The ports in1 and in2 and sharing bank 1 of HBM. So the application can create buffers for each kernel port with 384MB as maximum size.

Run the following command to use the application with HBM memory of size 384MB for in1,in2, and out ports.

#make hbm_addSeq_overlap_build  - executed already in first module.
make hbm_addSeq_overlap

The above command shows the following results.

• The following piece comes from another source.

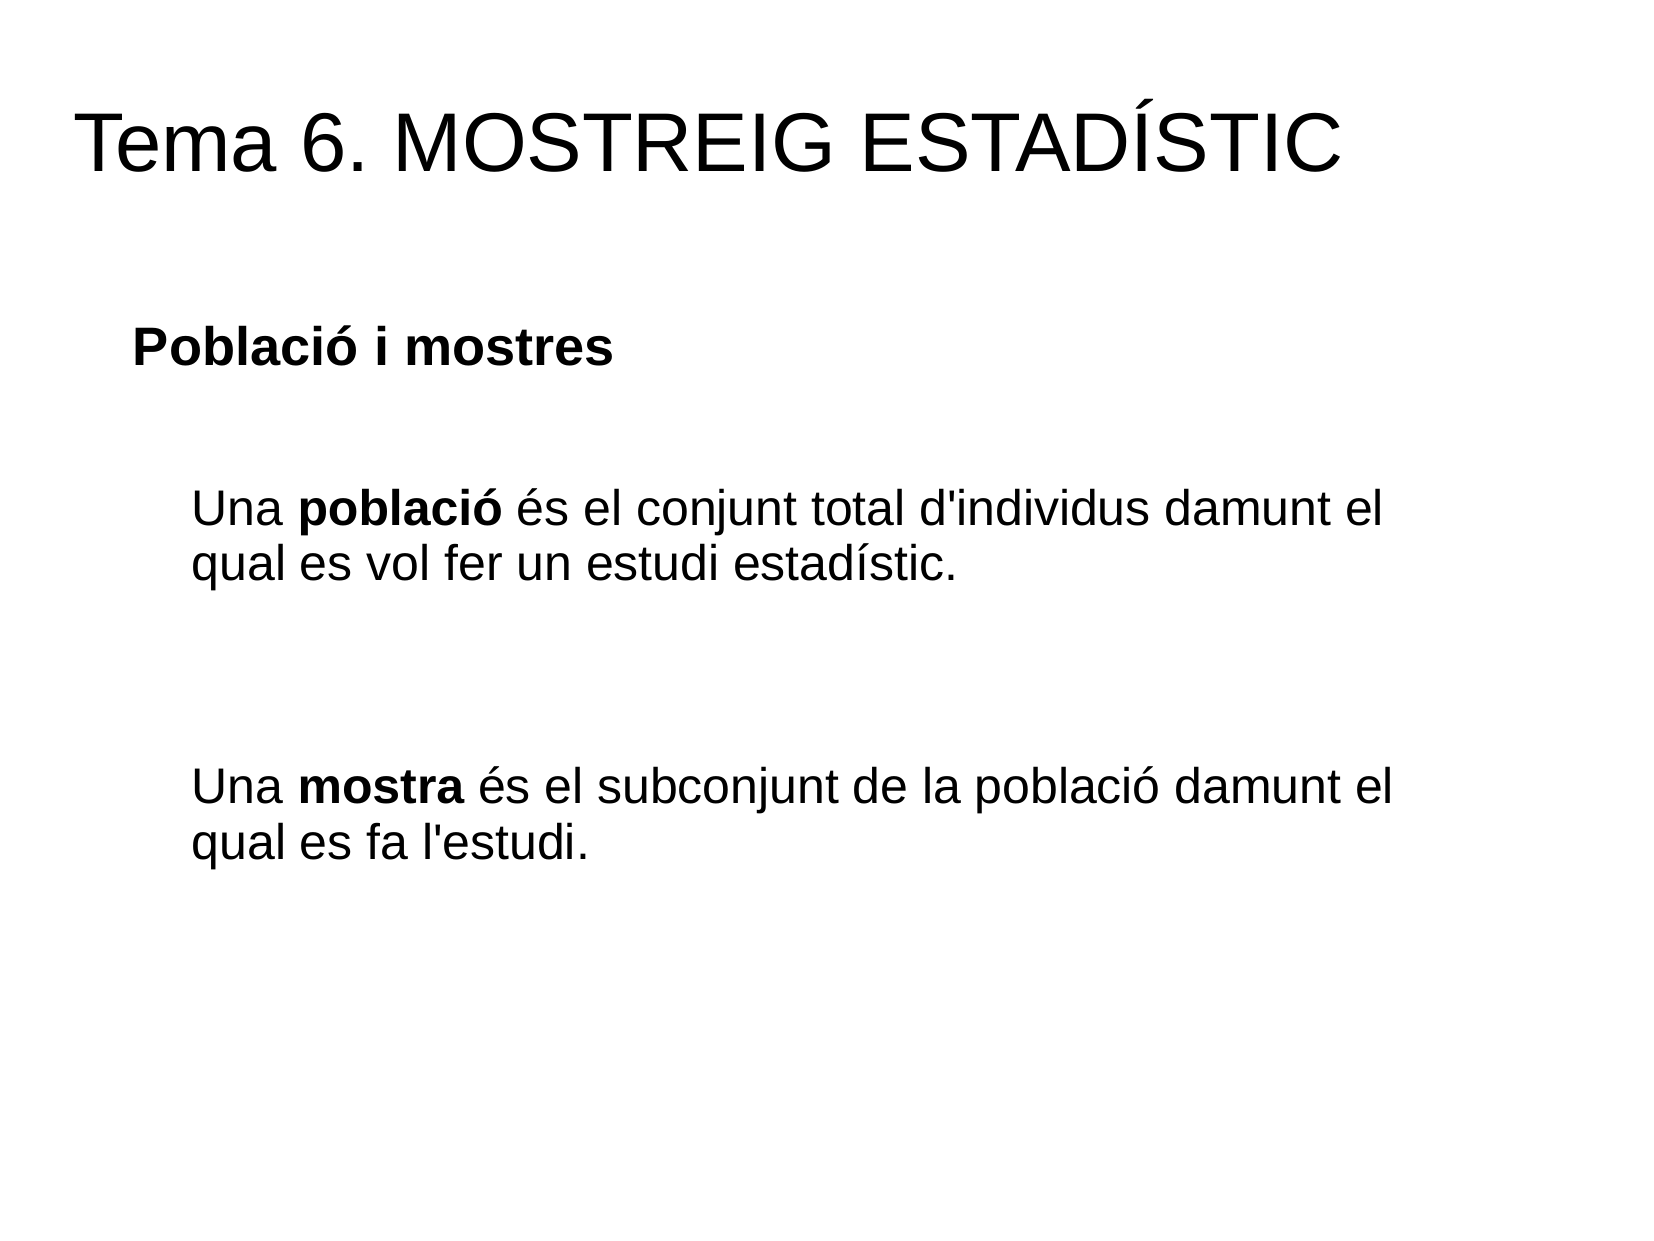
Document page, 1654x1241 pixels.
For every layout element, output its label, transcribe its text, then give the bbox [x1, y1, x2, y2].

text_box Tema 6. MOSTREIG ESTADÍSTIC [59, 88, 1625, 197]
text_box Una població és el conjunt total d'individus damunt el qual es vol fer un estudi estadístic. Una mostra és el subconjunt de la població damunt el qual es fa l'estudi. [177, 472, 1506, 992]
text_box Població i mostres [118, 308, 739, 386]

*** Running hw mode ***  Use Command Line to run application!
cd ./../build/HBM_overlapBanks_d512_txSize64 &&  ./host vadd_hw.xclbin 384 0 1 64;

 Total Data of 384.000 Mbytes to be written to global memory from host

 Kernel is invoked 1 time and repeats itself 1 times

Found Platform
Platform Name: Xilinx
DEVICE xilinx_u50_gen3x16_xdma_201920_3
INFO: Reading vadd_hw.xclbin
Loading: 'vadd_hw.xclbin'
- host loop iteration #0 of 1 total iterations
kernel_time_in_sec = 0.0311151
Duration using events profiling: 30897093 ns
 match_count = 100663296 mismatch_count = 0 total_data_size = 100663296
Throughput Achieved = 13.0321 GB/s
TEST PASSED

When multiple ports are sharing overlapping bank and one (or more) of the buffer trying to utilize the overlapping portion, the order of assigning buffers (in the host code) to the corresponding kernel ports can become important. In this particular example both buffers for the ports in1 and in2 are trying to utilize the overlapping bank 1 when each of them allocating 384Mb. Hence the host application must assigns buffer for in1 first and then assigns buffer for in2. Reversing this sequence will result into the bad alloc error. This is demonstrated in the following Figure.

Buffer Assignment for overlapping banks

In other words, there is no Lazy Allocation. The buffers are allocated upfront (and immediately) following the host code buffer handling order.

Additionally, you can also connect all the 32 HBM banks to each of the kernel ports based on the application requirement. This way, the whole memory space will be available to all the ports. The overall HBM efficiency will vary based on the access pattern and how many channels are being accessed, as described in the previous tutorial module.